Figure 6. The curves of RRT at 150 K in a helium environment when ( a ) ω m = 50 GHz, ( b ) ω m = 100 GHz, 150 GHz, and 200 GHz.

___

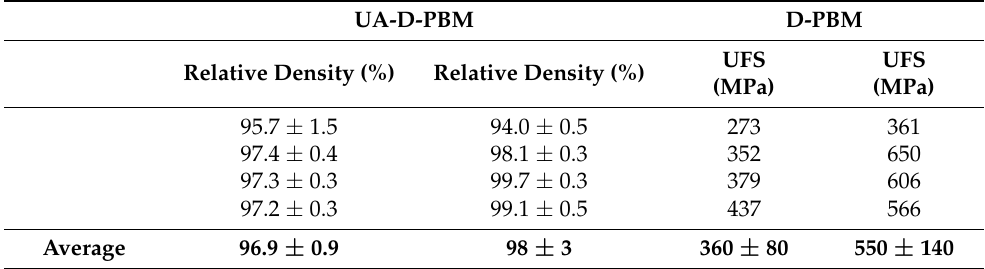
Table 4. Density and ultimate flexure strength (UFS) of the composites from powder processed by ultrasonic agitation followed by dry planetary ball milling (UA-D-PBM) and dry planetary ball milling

___

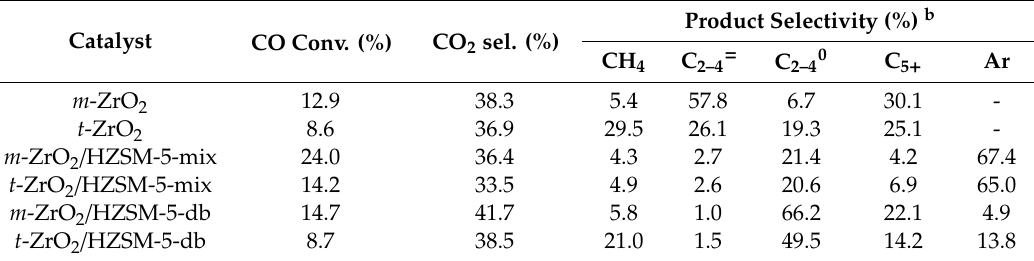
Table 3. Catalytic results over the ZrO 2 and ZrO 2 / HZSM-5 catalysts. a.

___

What to do
Take every line from the records above that has the word "Table" and copy it.

Reply to the exercise
Table 4. Density and ultimate flexure strength (UFS) of the composites from powder processed by ultrasonic agitation followed by dry planetary ball milling (UA-D-PBM) and dry planetary ball milling
Table 3. Catalytic results over the ZrO 2 and ZrO 2 / HZSM-5 catalysts. a.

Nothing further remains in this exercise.